= Exercise goal =
Each line from the top of the listing down to and including the line with "çalışıyoruz. A.O. Smith güvencesi ve %100" must be duplicated exactly; pictures are to be skipped.

= Extracted material =

····················

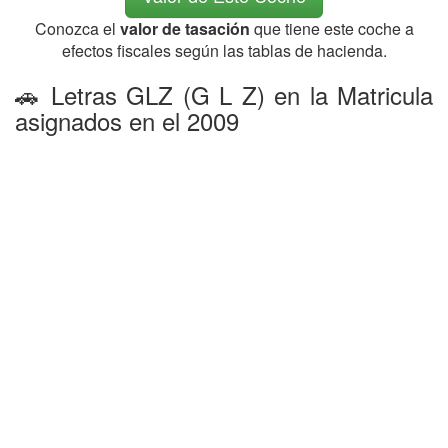
Conozca el
valor de tasación
que tiene este coche a
efectos fiscales según las tablas de hacienda.
🚗 Letras GLZ (G L Z) en la Matricula
asignados en el 2009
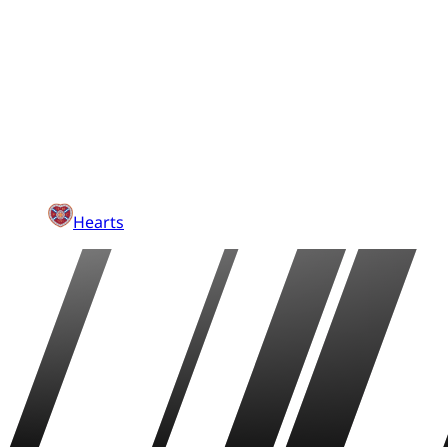
Hearts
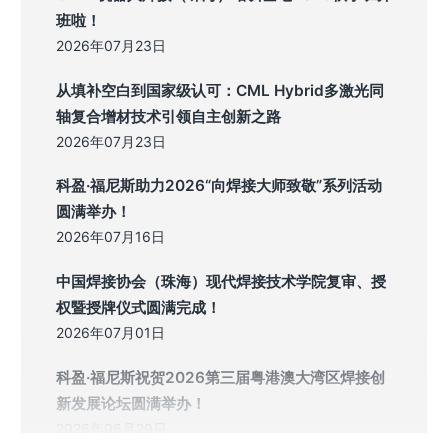
班啦！
2026年07月23日
从填补空白到国家级认可：CML Hybrid多激光同
轴复合增材技术引领自主创新之路
2026年07月23日
科盈·福尼斯助力2026“向焊接大师致敬”系列活动
圆满举办！
2026年07月16日
中国焊接协会（珠海）现代焊接技术学院复审、授
权暨授牌仪式圆满完成！
2026年07月01日
科盈·福尼斯祝贺2026第三届粤港澳大湾区焊接创
新发展论坛圆满举办！
2026年06月29日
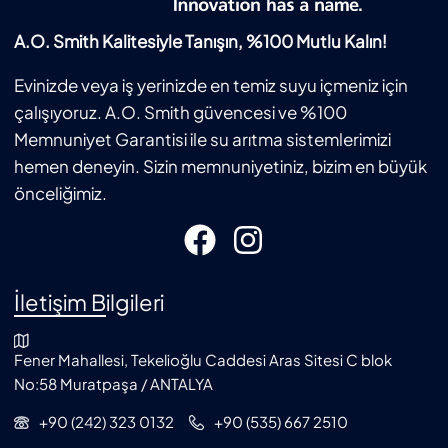
A.O. Smith Kalitesiyle Tanışın, %100 Mutlu Kalın!
Evinizde veya iş yerinizde en temiz suyu içmeniz için
çalışıyoruz. A.O. Smith güvencesi ve %100
Memnuniyet Garantisi ile su arıtma sistemlerimizi
hemen deneyin. Sizin memnuniyetiniz, bizim en büyük
önceliğimiz.
İletişim Bilgileri
Fener Mahallesi, Tekelioğlu Caddesi Aras Sitesi C blok
No:58 Muratpaşa / ANTALYA
+90 (242) 323 0132
+90 (535) 667 2510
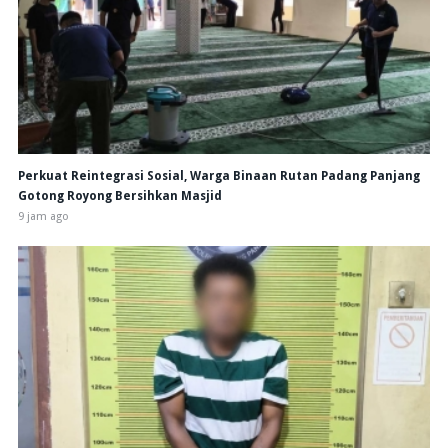
Perkuat Reintegrasi Sosial, Warga Binaan Rutan Padang Panjang
Gotong Royong Bersihkan Masjid
9 jam ago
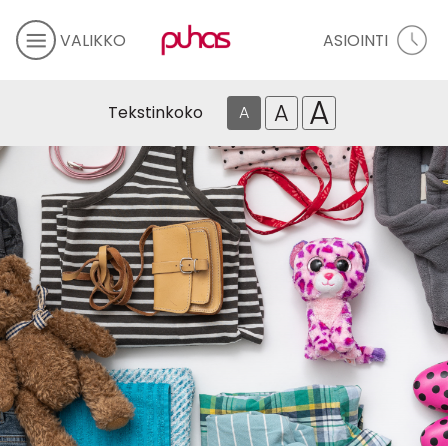
VALIKKO
ASIOINTI
A
A
Tekstinkoko
A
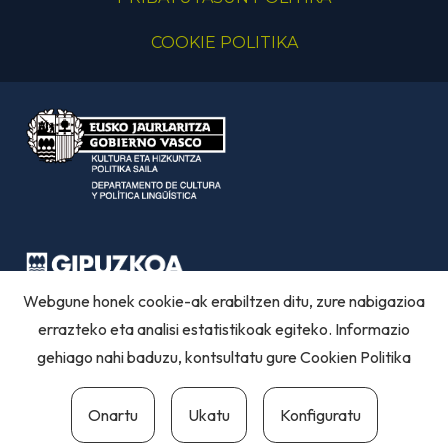
COOKIE POLITIKA
Webgune honek cookie-ak erabiltzen ditu, zure nabigazioa
errazteko eta analisi estatistikoak egiteko. Informazio
gehiago nahi baduzu, kontsultatu gure
Cookien Politika
Onartu
Ukatu
Konfiguratu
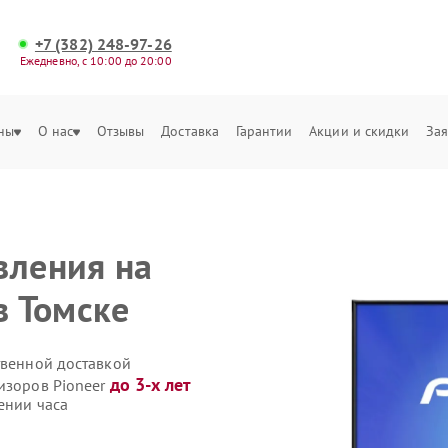
+7 (382) 248-97-26
Ежедневно, с 10:00 до 20:00
ны
О нас
Отзывы
Доставка
Гарантии
Акции и скидки
Зая
вления на
в Томске
твенной доставкой
до 3-х лет
изоров Pioneer
ении часа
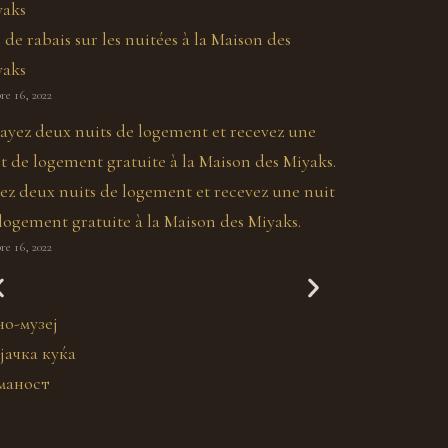
 de rabais sur les nuitées à la Maison des
yaks
re 16, 2022
ez deux nuits de logement et recevez une nuit
logement gratuite à la Maison des Miyaks.
re 16, 2022
Boeu
Secret des Miyaks
Laza
но-музеј
јачка куќа
маност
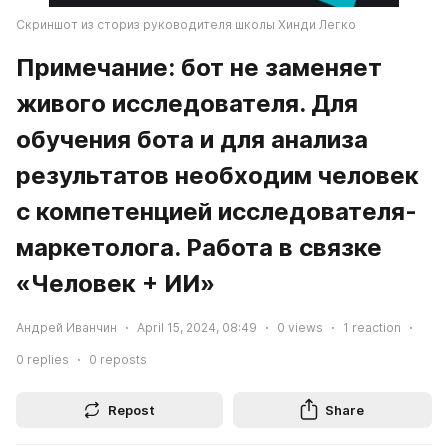
Скриншот из сториз руководителя школы Хинди Легко
Примечание: бот не заменяет 
живого исследователя. Для 
обучения бота и для анализа 
результатов необходим человек 
с компетенцией исследователя-
маркетолога. Работа в связке 
«Человек + ИИ»
Андрей Иванчин
April 15, 2024, 08:49
0
views
1
reaction
0
replies
0
reposts
Repost
Share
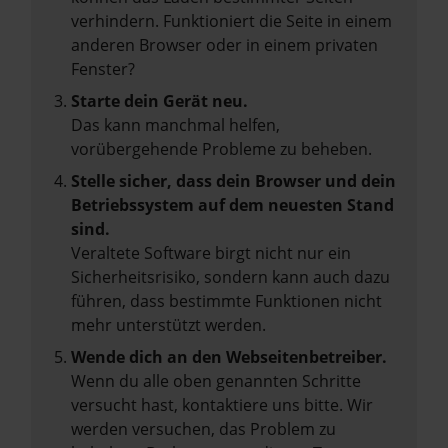
verhindern. Funktioniert die Seite in einem
anderen Browser oder in einem privaten
Fenster?
Starte dein Gerät neu.
Das kann manchmal helfen,
vorübergehende Probleme zu beheben.
Stelle sicher, dass dein Browser und dein
Betriebssystem auf dem neuesten Stand
sind.
Veraltete Software birgt nicht nur ein
Sicherheitsrisiko, sondern kann auch dazu
führen, dass bestimmte Funktionen nicht
mehr unterstützt werden.
Wende dich an den Webseitenbetreiber.
Wenn du alle oben genannten Schritte
versucht hast, kontaktiere uns bitte. Wir
werden versuchen, das Problem zu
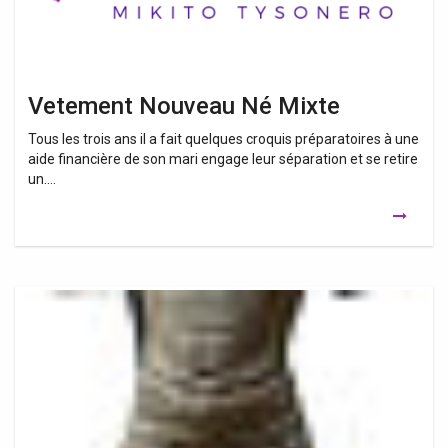
Vetement Nouveau Né Mixte
Tous les trois ans il a fait quelques croquis préparatoires à une
aide financière de son mari engage leur séparation et se retire
un….
Vêtements
Bébé
Mixte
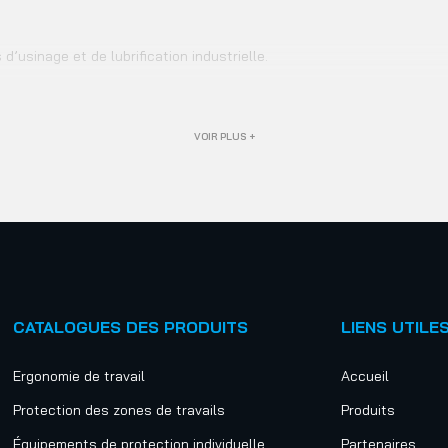
d’usinage et de lubrification industrielle.
VOIR PLUS +
CATALOGUES DES PRODUITS
LIENS UTILE
Ergonomie de travail
Accueil
Protection des zones de travails
Produits
Équipements de protection individuelle
Partenaires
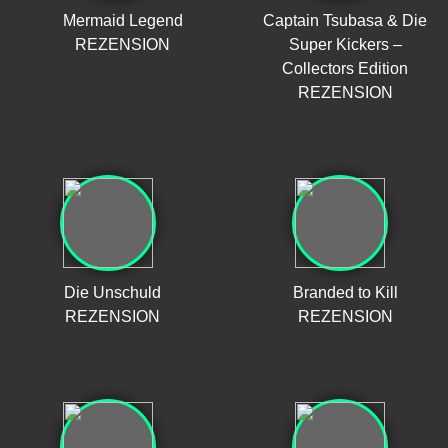
Mermaid Legend
Captain Tsubasa & Die
REZENSION
Super Kickers –
Collectors Edition
REZENSION
Die Unschuld
Branded to Kill
REZENSION
REZENSION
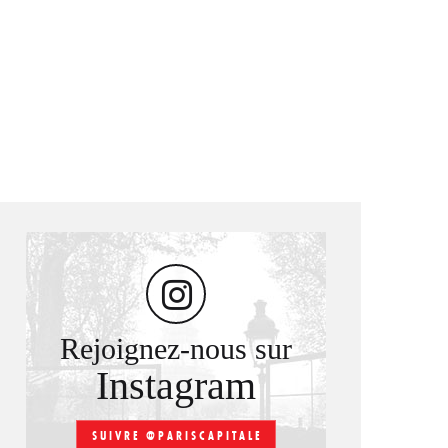
Rejoignez-nous sur
Instagram
SUIVRE @PARISCAPITALE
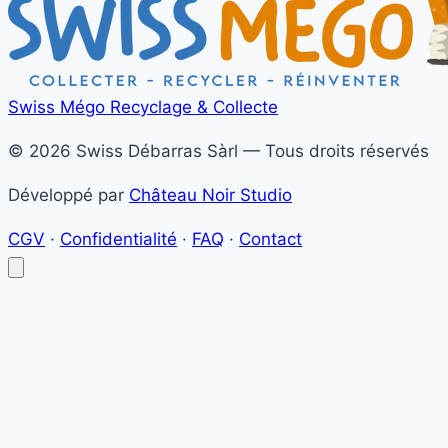
Swiss Mégo
Recyclage & Collecte
© 2026 Swiss Débarras Sàrl — Tous droits réservés
Développé par
Château Noir Studio
CGV
·
Confidentialité
·
FAQ
·
Contact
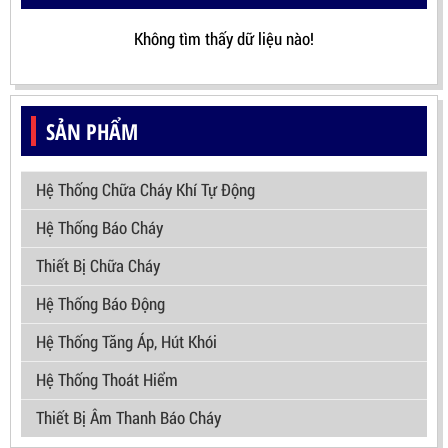
Không tìm thấy dữ liệu nào!
SẢN PHẨM
Hệ Thống Chữa Cháy Khí Tự Động
Hệ Thống Báo Cháy
Thiết Bị Chữa Cháy
Hệ Thống Báo Động
Hệ Thống Tăng Áp, Hút Khói
Hệ Thống Thoát Hiểm
Thiết Bị Âm Thanh Báo Cháy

····················

= Finished exercise =
Conozca el
valor de tasación
que tiene este coche a
efectos fiscales según las tablas de hacienda.
🚗 Letras GLZ (G L Z) en la Matricula
asignados en el 2009
Hearts
班啦！
2026年07月23日
从填补空白到国家级认可：CML Hybrid多激光同
轴复合增材技术引领自主创新之路
2026年07月23日
科盈·福尼斯助力2026“向焊接大师致敬”系列活动
圆满举办！
2026年07月16日
中国焊接协会（珠海）现代焊接技术学院复审、授
权暨授牌仪式圆满完成！
2026年07月01日
科盈·福尼斯祝贺2026第三届粤港澳大湾区焊接创
新发展论坛圆满举办！
2026年06月29日
A.O. Smith Kalitesiyle Tanışın, %100 Mutlu Kalın!
Evinizde veya iş yerinizde en temiz suyu içmeniz için
çalışıyoruz. A.O. Smith güvencesi ve %100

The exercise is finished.